### Problem statement
Please reproduce the forum post below about PyFlink in Zeppelin word for word, keeping every line and the code unchanged.

(Beginning of Text excerpt)

Zeppelin Python Flink cannot print to console

364 Views Asked by At

I'm using Kinesis Data Analytics Studio which provides a Zeppelin environment.

Very simple code:

%flink.pyflink

from pyflink.common.serialization import JsonRowDeserializationSchema
from pyflink.common.typeinfo import Types
from pyflink.datastream import StreamExecutionEnvironment
from pyflink.datastream.connectors import FlinkKafkaConsumer

# create env = determine app runs locally or remotely

env = s_env or StreamExecutionEnvironment.get_execution_environment()
env.add_jars("file:///home/ec2-user/flink-sql-connector-kafka_2.12-1.13.5.jar")

# create a kafka consumer

deserialization_schema = JsonRowDeserializationSchema.builder() \
    .type_info(type_info=Types.ROW_NAMED(
      ['id', 'name'], 
      [Types.INT(), Types.STRING()])
    ).build()

kafka_consumer = FlinkKafkaConsumer(
    topics='nihao',
    deserialization_schema=deserialization_schema,
    properties={
      'bootstrap.servers': 'kakfa-brokers:9092', 
      'group.id': 'group1'
})

(End of Text excerpt)
(Beginning of Recorded information)

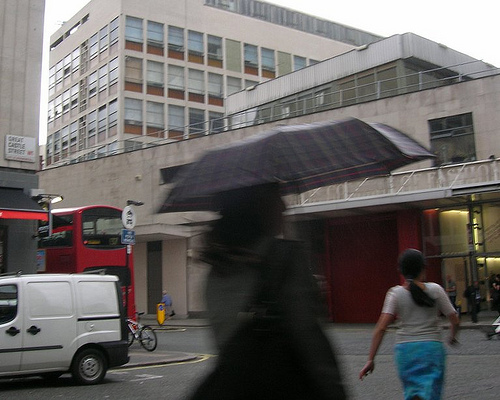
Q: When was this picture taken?
A: During the day.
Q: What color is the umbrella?
A: Black.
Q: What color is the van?
A: White.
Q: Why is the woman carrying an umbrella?
A: It's raining.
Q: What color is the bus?
A: Red.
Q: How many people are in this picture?
A: Two.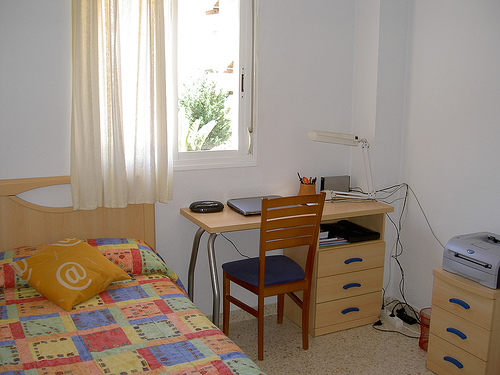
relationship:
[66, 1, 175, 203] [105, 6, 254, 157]
white curtain on window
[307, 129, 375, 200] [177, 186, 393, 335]
lamp on desk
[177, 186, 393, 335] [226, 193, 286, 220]
desk has a laptop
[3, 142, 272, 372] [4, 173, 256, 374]
bedroom has bed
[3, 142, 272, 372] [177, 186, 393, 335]
bedroom has desk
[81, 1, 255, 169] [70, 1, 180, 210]
window has white curtain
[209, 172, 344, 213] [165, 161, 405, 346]
computer on desk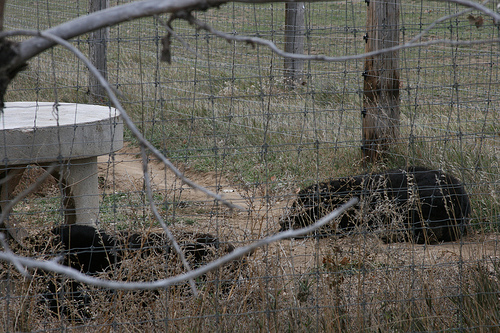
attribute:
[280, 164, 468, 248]
dog — lying down, large, laying down, dark, laying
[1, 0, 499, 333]
fence — metal, silver, wire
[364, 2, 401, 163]
post — wood, brown, wooden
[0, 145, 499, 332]
grass — turning brown, overgrown, dry, dead, growing, golden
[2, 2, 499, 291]
tree limb — bare, small, without leaves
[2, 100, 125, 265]
structure — concrete, cement, large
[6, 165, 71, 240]
space — empty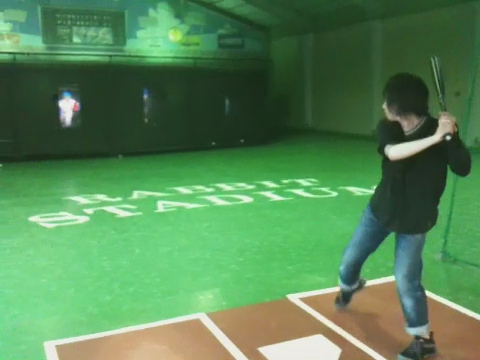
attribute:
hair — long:
[383, 71, 431, 122]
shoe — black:
[335, 275, 365, 309]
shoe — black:
[395, 327, 436, 358]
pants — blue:
[336, 205, 432, 336]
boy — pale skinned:
[333, 72, 470, 358]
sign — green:
[36, 6, 128, 50]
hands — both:
[432, 111, 464, 141]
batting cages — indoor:
[440, 63, 480, 268]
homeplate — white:
[250, 327, 347, 359]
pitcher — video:
[51, 86, 92, 132]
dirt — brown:
[296, 276, 480, 357]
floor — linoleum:
[3, 157, 473, 323]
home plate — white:
[250, 328, 345, 358]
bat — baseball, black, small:
[431, 54, 458, 142]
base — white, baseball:
[252, 330, 348, 359]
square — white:
[294, 271, 480, 356]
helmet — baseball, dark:
[63, 89, 77, 99]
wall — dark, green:
[271, 32, 479, 146]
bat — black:
[411, 43, 459, 153]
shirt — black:
[355, 114, 443, 238]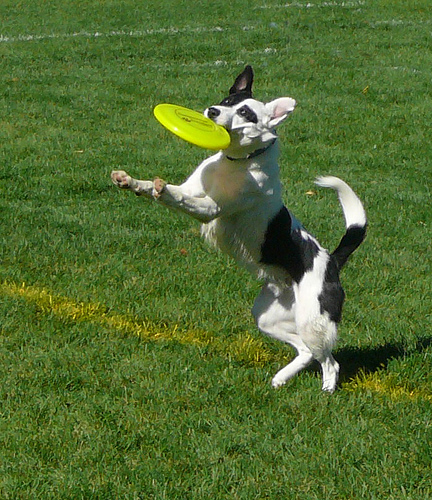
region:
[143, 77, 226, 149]
yellow Frisbee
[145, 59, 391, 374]
black and white dog catching Frisbee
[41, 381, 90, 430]
short green and yellow grass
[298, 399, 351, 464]
short green and yellow grass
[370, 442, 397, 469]
short green and yellow grass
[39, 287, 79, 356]
short green and yellow grass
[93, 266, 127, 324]
short green and yellow grass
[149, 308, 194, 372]
short green and yellow grass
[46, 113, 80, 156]
short green and yellow grass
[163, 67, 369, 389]
Dog with frisbee in the mouth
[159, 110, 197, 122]
A frisbee in the mouth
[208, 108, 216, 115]
The nose of a dog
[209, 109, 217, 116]
Black nose of a dog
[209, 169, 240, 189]
Shadow of frisbee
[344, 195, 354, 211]
The dog's white tail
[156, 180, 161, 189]
The pad on the paw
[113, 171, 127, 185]
The paw of the dog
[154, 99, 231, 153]
yellow frisbee in the dog's mouth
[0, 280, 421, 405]
yellow line spray painted in the grass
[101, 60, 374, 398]
black and white dog catching a frisbee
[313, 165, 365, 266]
the dog has a black and white tail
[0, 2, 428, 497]
bright green grass on the ground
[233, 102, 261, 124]
the dog has a black spot on its eye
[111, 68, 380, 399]
the dog is standing on its hind legs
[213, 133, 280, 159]
black collar around the dog's neck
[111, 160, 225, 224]
the dog's front legs are outward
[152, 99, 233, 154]
yellow frisbee with brown writing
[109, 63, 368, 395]
a black and white dog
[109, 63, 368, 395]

(End of Recorded information)

### Problem solution
Zeppelin Python Flink cannot print to console

364 Views Asked by At

I'm using Kinesis Data Analytics Studio which provides a Zeppelin environment.

Very simple code:

%flink.pyflink

from pyflink.common.serialization import JsonRowDeserializationSchema
from pyflink.common.typeinfo import Types
from pyflink.datastream import StreamExecutionEnvironment
from pyflink.datastream.connectors import FlinkKafkaConsumer

# create env = determine app runs locally or remotely

env = s_env or StreamExecutionEnvironment.get_execution_environment()
env.add_jars("file:///home/ec2-user/flink-sql-connector-kafka_2.12-1.13.5.jar")

# create a kafka consumer

deserialization_schema = JsonRowDeserializationSchema.builder() \
    .type_info(type_info=Types.ROW_NAMED(
      ['id', 'name'], 
      [Types.INT(), Types.STRING()])
    ).build()

kafka_consumer = FlinkKafkaConsumer(
    topics='nihao',
    deserialization_schema=deserialization_schema,
    properties={
      'bootstrap.servers': 'kakfa-brokers:9092', 
      'group.id': 'group1'
})